You can argue all day with fascists, bringing your very best logic and evidence to the table, and it won’t do a damned thing. Nazis don’t see anyone outside their group as fully human, and they will attempt to subjugate or kill their victims as soon as the opportunity presents itself. To quote from another thread where related topics were discussed:

Liberal ideology claims that it can control extremism and oppression by codified legal rights. The counter to this is that rights on paper are worthless when the state does not respect those rights, and that the best guarantee against oppression is to vest political power in the hands of the majority.

Both the current reality and American history in general suggest that the liberal approach is ineffective at resisting oppression and exploitation.

.

On the more general theme of why I am not a liberal:

The history is important [1].

The original parliamentary parties were conservatives; the landed nobles who forced their kings to surrender some power during the Renaissance. Then in the 18th century, after the rise of capitalism, a new group of merchants and industrialists gained enough wealth that they were able to successfully challenge the power of the conservative aristocrats.

These were the liberals [2], and it is from their newfound dominance that the concept of “liberal democracy” was born. But note that it was still only people with money that had any say in running the government.

About a century later, the radicals arose. These were people who were “radical” in the sense that they believed that working-class people should be allowed to vote. The advancing development of firearms had rendered traditional methods of suppressing uppity peasants less reliable, so after long and painful struggle, the workers got the vote.

But they still didn’t have any money, and their power was severely constrained by the moneyed classes’ deliberate corruption of democracy.

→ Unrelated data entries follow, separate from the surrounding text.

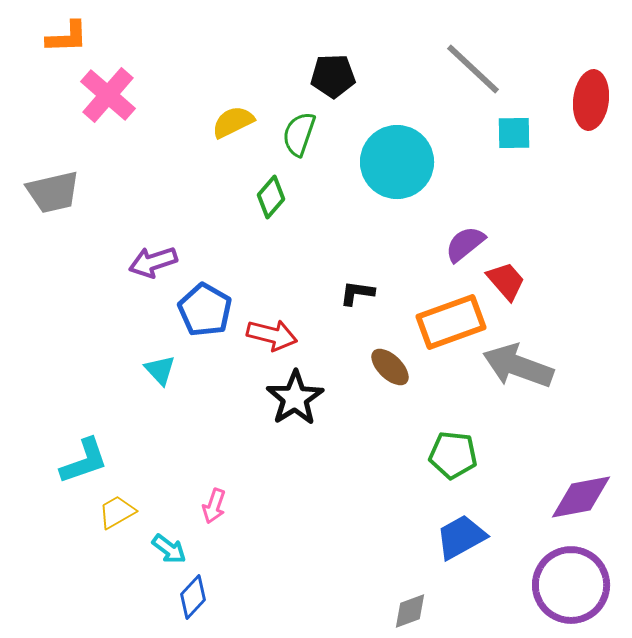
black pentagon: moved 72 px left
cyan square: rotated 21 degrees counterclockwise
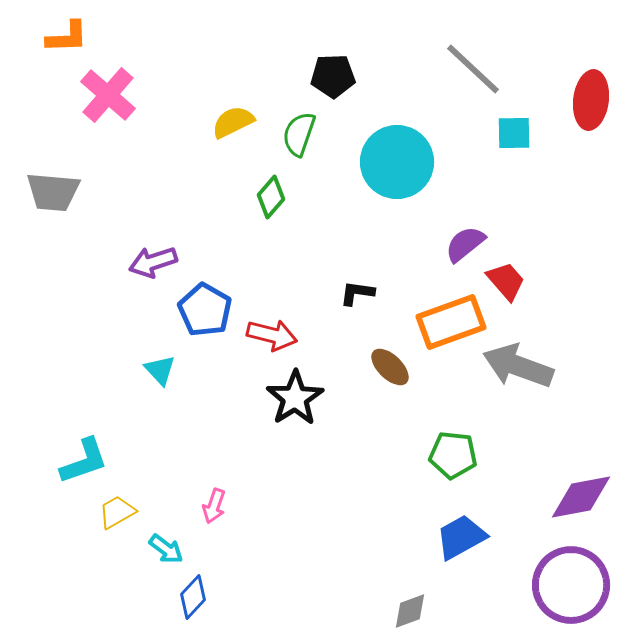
gray trapezoid: rotated 18 degrees clockwise
cyan arrow: moved 3 px left
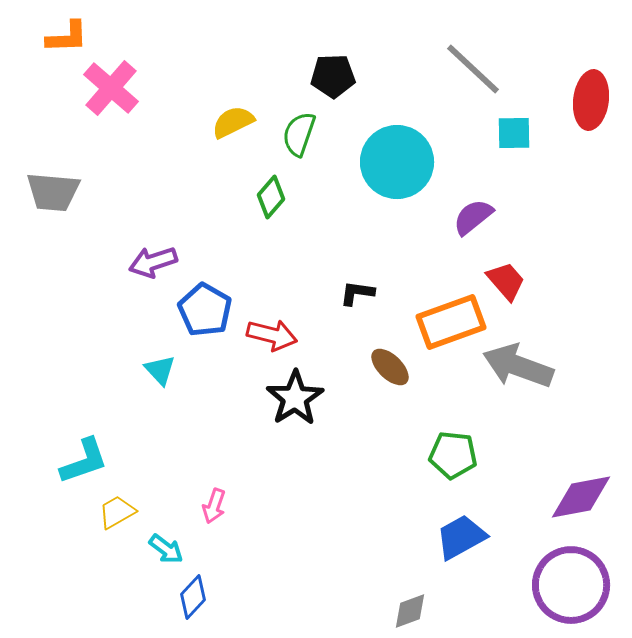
pink cross: moved 3 px right, 7 px up
purple semicircle: moved 8 px right, 27 px up
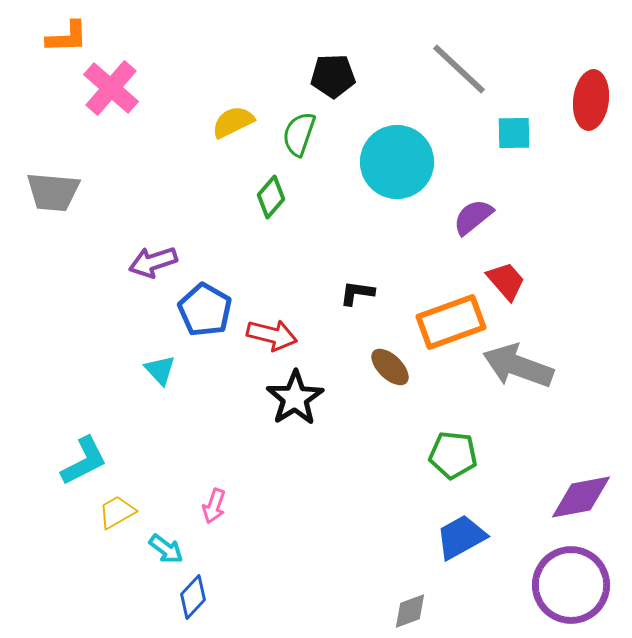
gray line: moved 14 px left
cyan L-shape: rotated 8 degrees counterclockwise
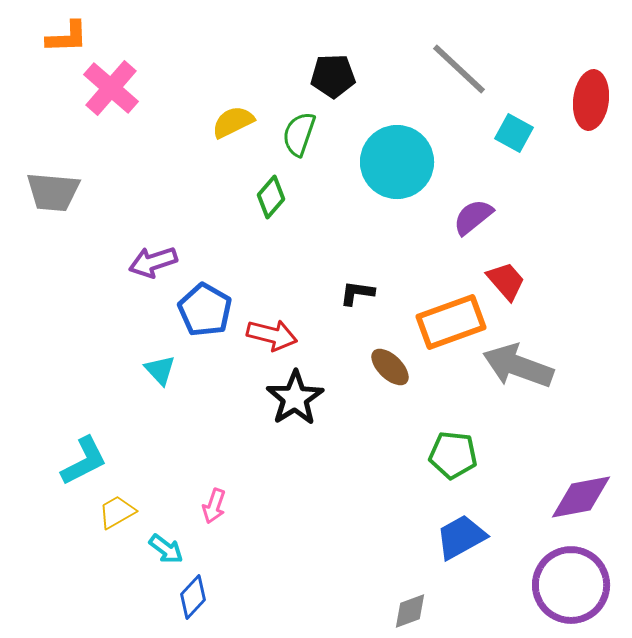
cyan square: rotated 30 degrees clockwise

Then the socialists showed up, and began to argue that the peasants should not just have a say, they should be in charge, because they are the majority and they do nearly all the work.

This is the basis of where the “dictatorship of the proletariat” idea comes from. That sounds like a cartoonishly menacing phrase, but all it really means is that in any true democratic state, the largest group is going to have the dominant say, just by weight of numbers.

The current US political system is deliberately designed to prevent that from happening. Some of that is openly acknowledged (e.g. the original justification for the electoral college), some of it is not (e.g. the functional disenfranchisement of the American working class via voter suppression and the gerrymander).

Which leads into the argument presented in this thread:

https://twitter.com/elenthemellon/status/911321825182920705

Anyway…that was all a bit rambly, but it might provide some things to talk about.

My background is neuroscience, philosophy of science, scientific history and military history; I’m not accustomed to discussing political theory in detail. The basic ideas are in my head, but explaining it clearly and with accurate terminology is still something that I’m working on. My general political position is somewhere between Naomi Klein and Akala, and both of them are much more eloquent than I am.

.

[1] So important that I am now going to oversimplify it to such a degree that historians are probably spontaneously combusting around the globe. But it does the job for what I’m trying to say here.

[2] Being a bit loose with terminology here; ideology and party names are not the same thing. Whigs etc.